In a rare show of defiance, the Pentagon spoke out against the policy. Air Force Lt. Col. Carla Gleason, a Pentagon spokeswoman, aired the organization’s sentiments in an emailed statement. Gleason noted, “as always, we treat all transgender persons with respect and dignity.” She continued, [policy] is not a ban on service by transgender persons. It is critical that [the Department of Defense] be permitted to implement personnel policies that it determines are necessary to ensure the most lethal and combat effective fighting force in the world.”

Soon after, injunctions were put out by Federal District Court judges in California and Washington State.

Now, the Supreme Court has lifted those two injunctions which were the first line of defense against President Trump’s current ban. But there’s another one left.

That’s where Stone V. Trump steps in. Filed on August 28, 2017, by the American Civil Liberties Union of Maryland on behalf of Petty Officer First Class Brock Stone, an 11-year veteran of the U.S. Navy, it boasts the longest lifespan of any lawsuit against the ban that came before it. The injunction argues that the new ban “violates the constitutional guarantees of equal protection and substantive due process by singling out transgender individuals for unequal and discriminatory treatment.”

Trump’s new policy can’t go into effect while the Stone V. Trump injunction still stands.

One of the most important things to note is the social effect of such a policy. The American Civil Liberties Union, in establishing their lawsuits, said the policy was “transphobia masquerading as policy”. Their basis for the claim is found between the lines of Trump’s actual written policy. In Trump’s Memorandum for the Secretary of Defense and Secretary of Homeland Security entitled, “Military service for Transgender Individuals”, he stated his policy would “halt all use of DoD or [Department of Homeland Security] resources to fund sex re-assignment surgical procedures for military personnel.”

The less obvious effect of the ban is the president’s ability to halt the transitioning process for most transgender servicemen and women. It’s because of those benefits that famed whistleblower Chelsea Manning was able to receive hormone treatments as part of her transition. With Trump’s new policy being put in place that healthcare provision won’t be in place for much longer.

Not to mention the risk of increased hate crimes towards transgender men and women.
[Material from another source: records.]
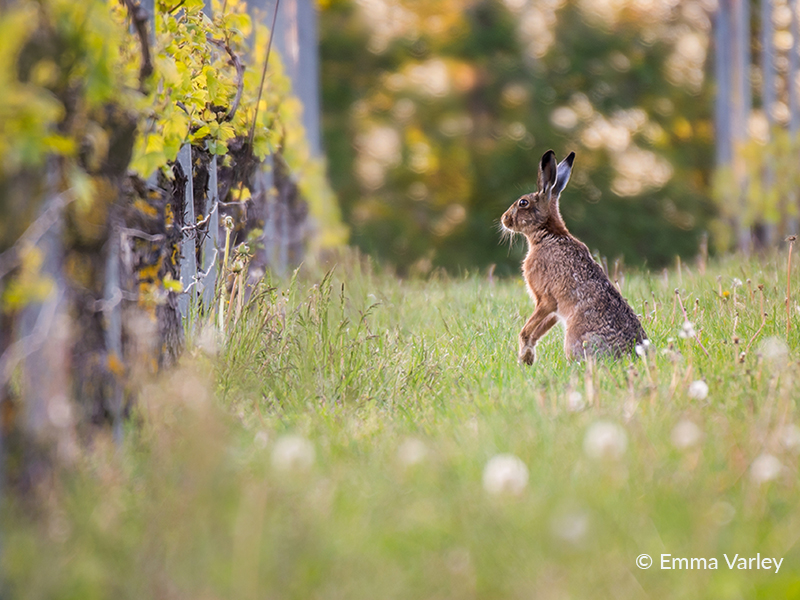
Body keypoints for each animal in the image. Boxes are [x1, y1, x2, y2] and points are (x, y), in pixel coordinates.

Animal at [501, 150, 646, 364]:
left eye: (523, 203)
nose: (504, 219)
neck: (547, 233)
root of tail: (630, 355)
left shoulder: (546, 299)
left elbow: (526, 330)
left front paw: (525, 357)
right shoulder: (553, 309)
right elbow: (538, 330)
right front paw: (527, 358)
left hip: (573, 337)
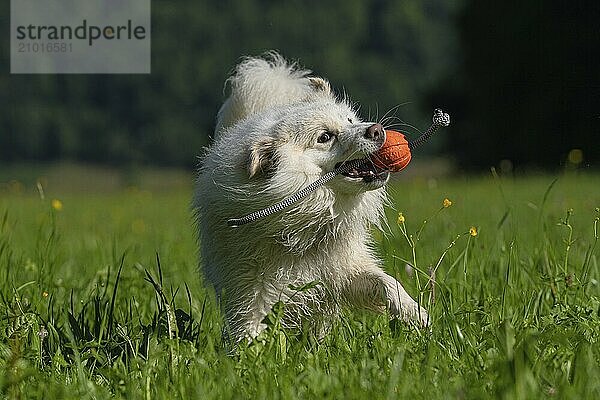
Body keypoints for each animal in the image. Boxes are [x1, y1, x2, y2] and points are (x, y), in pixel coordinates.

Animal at [192, 51, 426, 342]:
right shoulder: (251, 296)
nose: (376, 129)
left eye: (349, 121)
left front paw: (414, 312)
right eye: (325, 137)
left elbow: (387, 281)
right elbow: (250, 334)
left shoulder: (345, 269)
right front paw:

In putting forth his policy “based on uninformed speculation, myths and stereotypes, moral disapproval, and a bare desire to harm this already vulnerable group” as put best by the American Civil Liberties Union, the Trump Administration shows that they will not stand by the transgender community.

A sort of “monkey see monkey do” form of governance is probable. If Americans see a transphobic administration, some might become more vocal about their own transphobia. 

The University of California, Berkeley, political scientist Gabriel Lenz notes in his book, Follow the Leader, that voters typically form their views based on elected officials and other people they trust. This notion is echoed in a study on the American Journal of Political Science. Researchers found that when a number of state legislators randomly sent out letters to constituents, the recipients often adopted the opinion of said representative, even when they had disagreed before.

It’s important to understand just how atrocious administration’s minority targeting initiatives are. No matter how different each policy is, they each show the rippling effects a single policy can have.